In-vitro Remineralization of Human Enamel with Amelogenin-derived Peptide ADP5

Objectives: Incorporating biomimetic mineral layer to the molecular structure of enamel has been a long-standing challenge. Aim of this in-vitro study was to evaluate ADP5-guided remineralization of enamel and ability to control the biomimetic mineral layer properties.
Methods: Extracted healthy human molars were used to create white spot lesions on enamel with acetic acid. Samples were incubated in a 15-AA long ADP5 amelogenin-derived peptide solution for 10 mins at 37°C. Samples were treated with Ca²⁺/PO4^-3 for 1 h at 37°C (Group 1). Samples treated with Ca²⁺/PO4^-3 without ADP5 served as positive controls (Group 2). Enamel without any treatment were used as negative control. Scanning electron microscope (SEM) was used to evaluate the morphology and thickness of new mineral layer. Energy dispersive X-ray spectroscopy used to measure chemical composition of new layer. Structural characterization was done by transmission electron microscopy (TEM). Nanoindentation measurements and microhardness testing were performed to assess mechanical properties. The average values and standard deviations were calculated and expressed as mean ± standard error.

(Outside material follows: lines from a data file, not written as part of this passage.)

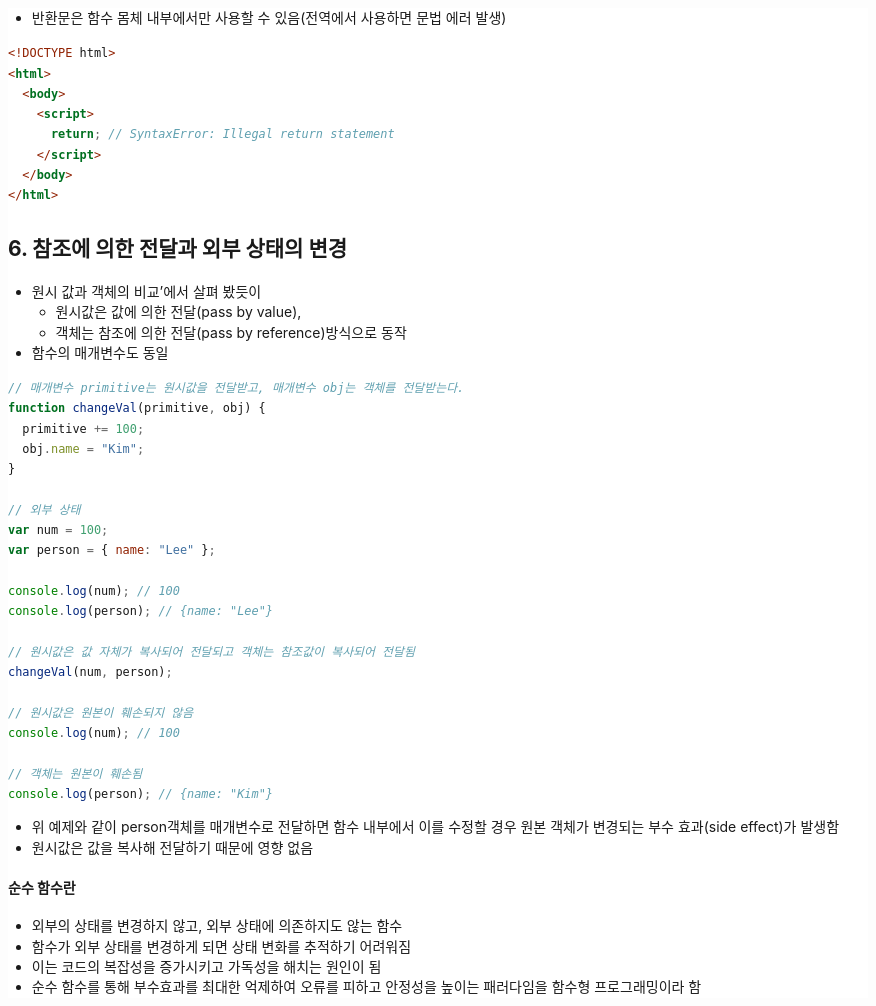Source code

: - 반환문은 함수 몸체 내부에서만 사용할 수 있음(전역에서 사용하면 문법 에러 발생)

```html
<!DOCTYPE html>
<html>
  <body>
    <script>
      return; // SyntaxError: Illegal return statement
    </script>
  </body>
</html>
```

## 6. 참조에 의한 전달과 외부 상태의 변경

- 원시 값과 객체의 비교’에서 살펴 봤듯이
  - 원시값은 값에 의한 전달(pass by value),
  - 객체는 참조에 의한 전달(pass by reference)방식으로 동작
- 함수의 매개변수도 동일

```javascript
// 매개변수 primitive는 원시값을 전달받고, 매개변수 obj는 객체를 전달받는다.
function changeVal(primitive, obj) {
  primitive += 100;
  obj.name = "Kim";
}

// 외부 상태
var num = 100;
var person = { name: "Lee" };

console.log(num); // 100
console.log(person); // {name: "Lee"}

// 원시값은 값 자체가 복사되어 전달되고 객체는 참조값이 복사되어 전달됨
changeVal(num, person);

// 원시값은 원본이 훼손되지 않음
console.log(num); // 100

// 객체는 원본이 훼손됨
console.log(person); // {name: "Kim"}
```

- 위 예제와 같이 person객체를 매개변수로 전달하면 함수 내부에서 이를 수정할 경우 원본 객체가 변경되는 부수 효과(side effect)가 발생함
- 원시값은 값을 복사해 전달하기 때문에 영향 없음

#### 순수 함수란

- 외부의 상태를 변경하지 않고, 외부 상태에 의존하지도 않는 함수
- 함수가 외부 상태를 변경하게 되면 상태 변화를 추적하기 어려워짐
- 이는 코드의 복잡성을 증가시키고 가독성을 해치는 원인이 됨
- 순수 함수를 통해 부수효과를 최대한 억제하여 오류를 피하고 안정성을 높이는 패러다임을 함수형 프로그래밍이라 함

Results: SEM images showed continuous layer of plate-like crystals growing from the surface of the underlying enamel lesion in Group 1 with a 10μm-thick continuous remineralized layer. Ca²⁺/PO4^-3clusters without substantial remineralization were observed in Group 2. TEM showed hydroxyapatite (HAp) crystals of 30− 50 nm in healthy enamel tissue which correspond to plate-shape mineral found in Group 1. Elemental analysis of the samples from Group 1 revealed Ca/P ratio of 1.54±0.12. The microhardness and nanomechanical revealed the values between that of untreated enamel and dentin in Group 1.
Conclusions: This study demonstrated crystalline mineral layer is formed on an artificially created lesion on human enamel in the presence of Ca²⁺/PO₄³⁻ions under physiologically viable conditions by using ADP5.